Décembre 1992. Mon premier reportage dans mon nouveau terrain de jeu. La Scandinavie. Arlanda, aéroport de Stockholm. Quarante kilomètres du centre ville. Le taxi s'impose. En chemin, je teste mon suédois avec le chauffeur. Des mots de suédois appris vingt ans plus tôt aux cours du soir pour étrangers, kvällskurser för invandrare, quand après ma licence de philo, j'étais jardinier au sud de la Suède, à Ljusekulla. Preuve que dans la vie, on ne fait jamais rien par hasard. Ljusekulla, textuellement La colline de lumière. La bien nommée. Un jour, tout s'éclaire.
- Jag är journalist på Fransk Radio och jag kommer för att göra intervjun i Stockholm med var Nobelpristagare i fysik... Je suis journaliste à Radio France et je viens à Stockholm pour faire l'interview de notre prix Nobel de physique...

- - - - -

**CONSIGNE A:** Recopiez mot pour mot le passage du récit sur l'arrivée à Stockholm. Partez des mots "Décembre 1992. Mon" et arrêtez-vous après "Nobel de physique...".

- - - - -

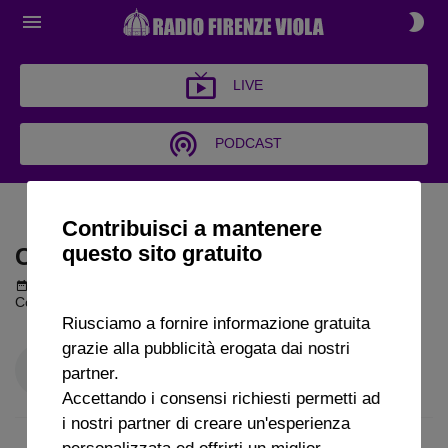
LIVE
PODCAST
COLPI D'ALA
Contribuisci a mantenere
questo sito gratuito
COLPI D'ALA
Podcast del 17 settembre 2025
55m 23s
Colpi d'Ala puntata del 17 09 2025
Riusciamo a fornire informazione gratuita
grazie alla pubblicità erogata dai nostri
partner.
Accettando i consensi richiesti permetti ad
i nostri partner di creare un'esperienza
personalizzata ed offrirti un miglior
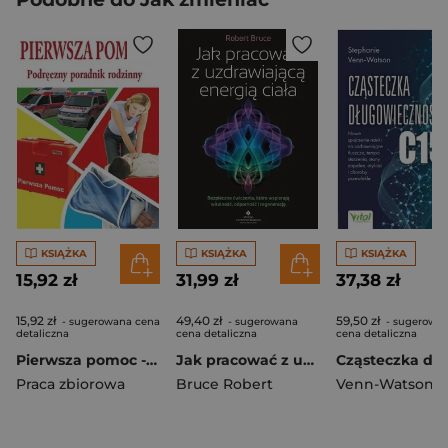
KSIĄŻKA
KSIĄŻKA
KSIĄŻKA
15,92 zł
31,99 zł
37,38 zł
15,92 zł
49,40 zł
59,50 zł
- sugerowana cena
- sugerowana
- sugerowa
detaliczna
cena detaliczna
cena detaliczna
Pierwsza pomoc - podręczny poradnik rodzinny
Jak pracować z uzdrawiającą energią ciałaBezpieczne ćwiczenia, które wspierają witalność, odporność i regenerację
Praca zbiorowa
Bruce Robert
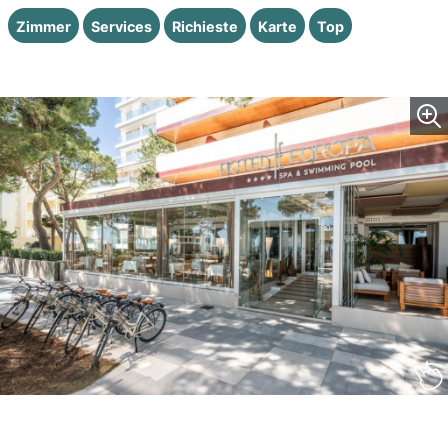
Zimmer
Services
Richieste
Karte
Top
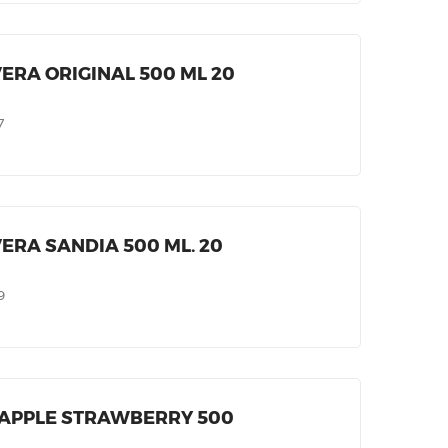
VERA ORIGINAL 500 ML 20
7
VERA SANDIA 500 ML. 20
9
 APPLE STRAWBERRY 500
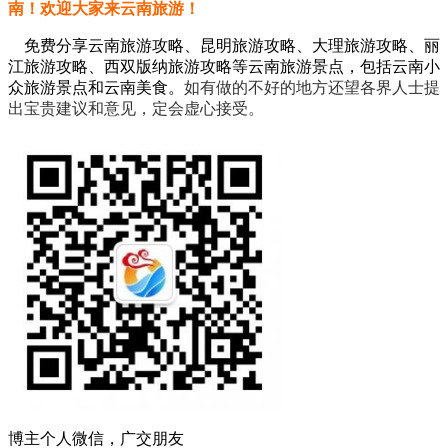
南！欢迎大家来云南旅游！
免费分享云南旅游攻略、昆明旅游攻略、大理旅游攻略、丽
江旅游攻略、西双版纳旅游攻略等云南旅游景点，包括云南小
众旅游景点和云南美食。
如有做的不好的地方还望各界人士提
出宝贵建议和意见，定会虚心接受。
博主个人微信，广交朋友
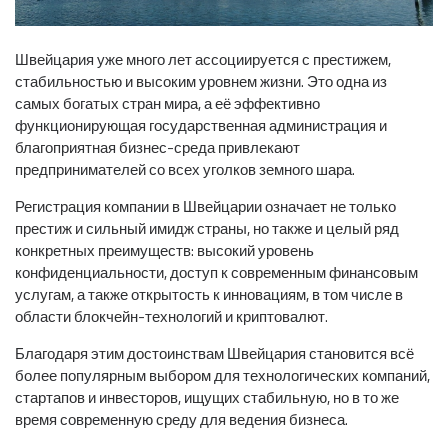
Швейцария уже много лет ассоциируется с престижем,
стабильностью и высоким уровнем жизни. Это одна из
самых богатых стран мира, а её эффективно
функционирующая государственная администрация и
благоприятная бизнес-среда привлекают
предпринимателей со всех уголков земного шара.
Регистрация компании в Швейцарии означает не только
престиж и сильный имидж страны, но также и целый ряд
конкретных преимуществ: высокий уровень
конфиденциальности, доступ к современным финансовым
услугам, а также открытость к инновациям, в том числе в
области блокчейн-технологий и криптовалют.
Благодаря этим достоинствам Швейцария становится всё
более популярным выбором для технологических компаний,
стартапов и инвесторов, ищущих стабильную, но в то же
время современную среду для ведения бизнеса.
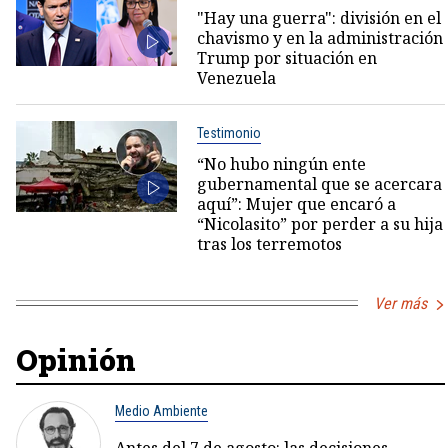
"Hay una guerra": división en el
chavismo y en la administración
Trump por situación en
Venezuela
Testimonio
“No hubo ningún ente
gubernamental que se acercara
aquí”: Mujer que encaró a
“Nicolasito” por perder a su hija
tras los terremotos
Ver más
Opinión
Medio Ambiente
Antes del 7 de agosto: las decisiones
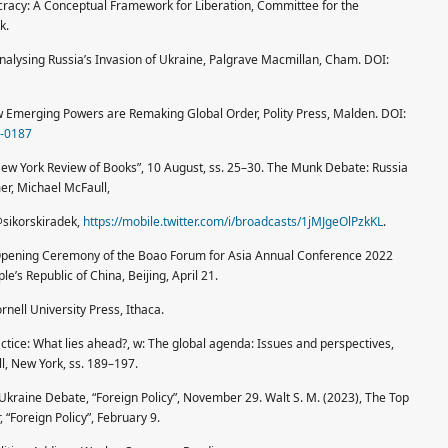
cracy: A Conceptual Framework for Liberation, Committee for the
k.
 Analysing Russia’s Invasion of Ukraine, Palgrave Macmillan, Cham. DOI:
w Emerging Powers are Remaking Global Order, Polity Press, Malden. DOI:
2-0187
New York Review of Books”, 10 August, ss. 25–30. The Munk Debate: Russia
r, Michael McFaull,
@sikorskiradek,
https://mobile.twitter.com/i/broadcasts/1jMJgeOlPzkKL
.
e Opening Ceremony of the Boao Forum for Asia Annual Conference 2022
le’s Republic of China, Beijing, April 21.
ornell University Press, Ithaca.
actice: What lies ahead?, w: The global agenda: Issues and perspectives,
ll, New York, ss. 189–197.
l Ukraine Debate, “Foreign Policy”, November 29. Walt S. M. (2023), The Top
 “Foreign Policy”, February 9.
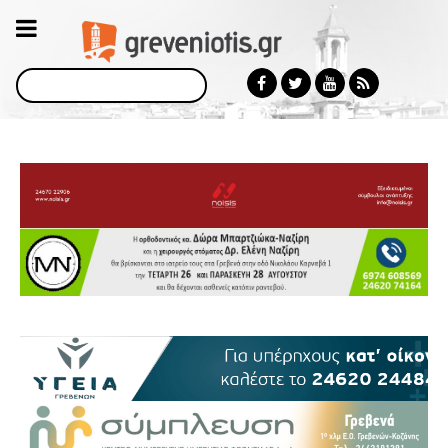
Αναζήτηση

- - - - -

**CONSIGNE B:** Réécrivez les lignes fournies, du début jusqu'à la ligne contenant "personalizzata ed offrirti un miglior" incluse, en remplaçant "gratuita" par "libera" sans rien modifier d'autre. Omettez les images dans votre réponse.

**RÉPONSE RÉDIGÉE A:**
Décembre 1992. Mon premier reportage dans mon nouveau terrain de jeu. La Scandinavie. Arlanda, aéroport de Stockholm. Quarante kilomètres du centre ville. Le taxi s'impose. En chemin, je teste mon suédois avec le chauffeur. Des mots de suédois appris vingt ans plus tôt aux cours du soir pour étrangers, kvällskurser för invandrare, quand après ma licence de philo, j'étais jardinier au sud de la Suède, à Ljusekulla. Preuve que dans la vie, on ne fait jamais rien par hasard. Ljusekulla, textuellement La colline de lumière. La bien nommée. Un jour, tout s'éclaire.
- Jag är journalist på Fransk Radio och jag kommer för att göra intervjun i Stockholm med var Nobelpristagare i fysik... Je suis journaliste à Radio France et je viens à Stockholm pour faire l'interview de notre prix Nobel de physique...

**RÉPONSE RÉDIGÉE B:**
LIVE
PODCAST
COLPI D'ALA
Contribuisci a mantenere
questo sito gratuito
COLPI D'ALA
Podcast del 17 settembre 2025
55m 23s
Colpi d'Ala puntata del 17 09 2025
Riusciamo a fornire informazione libera
grazie alla pubblicità erogata dai nostri
partner.
Accettando i consensi richiesti permetti ad
i nostri partner di creare un'esperienza
personalizzata ed offrirti un miglior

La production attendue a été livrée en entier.